**DATA PROVIDED:**

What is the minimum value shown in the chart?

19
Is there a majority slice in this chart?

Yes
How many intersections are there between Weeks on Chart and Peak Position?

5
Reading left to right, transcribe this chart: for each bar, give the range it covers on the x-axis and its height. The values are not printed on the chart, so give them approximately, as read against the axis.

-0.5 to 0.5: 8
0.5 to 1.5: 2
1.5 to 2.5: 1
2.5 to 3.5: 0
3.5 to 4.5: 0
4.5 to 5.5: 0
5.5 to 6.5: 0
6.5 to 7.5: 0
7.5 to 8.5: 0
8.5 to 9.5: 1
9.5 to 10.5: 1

---

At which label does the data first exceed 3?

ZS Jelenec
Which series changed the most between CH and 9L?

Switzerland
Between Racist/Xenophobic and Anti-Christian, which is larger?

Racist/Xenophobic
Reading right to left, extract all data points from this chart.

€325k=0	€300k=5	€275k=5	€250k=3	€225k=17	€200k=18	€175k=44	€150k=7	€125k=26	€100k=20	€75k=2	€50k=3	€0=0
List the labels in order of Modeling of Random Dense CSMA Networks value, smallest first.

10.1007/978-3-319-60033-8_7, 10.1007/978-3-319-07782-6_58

**ASSIGNMENT:** Retype the rows above verbatim, beginning with the line that contains "What is the minimum value shown in the chart?" and continuing through the line that contains "Reading left to", with both of those lines included and nothing else.

**THE ANSWER:**
What is the minimum value shown in the chart?

19
Is there a majority slice in this chart?

Yes
How many intersections are there between Weeks on Chart and Peak Position?

5
Reading left to right, transcribe this chart: for each bar, give the range it covers on the x-axis and its height. The values are not printed on the chart, so give them approximately, as read against the axis.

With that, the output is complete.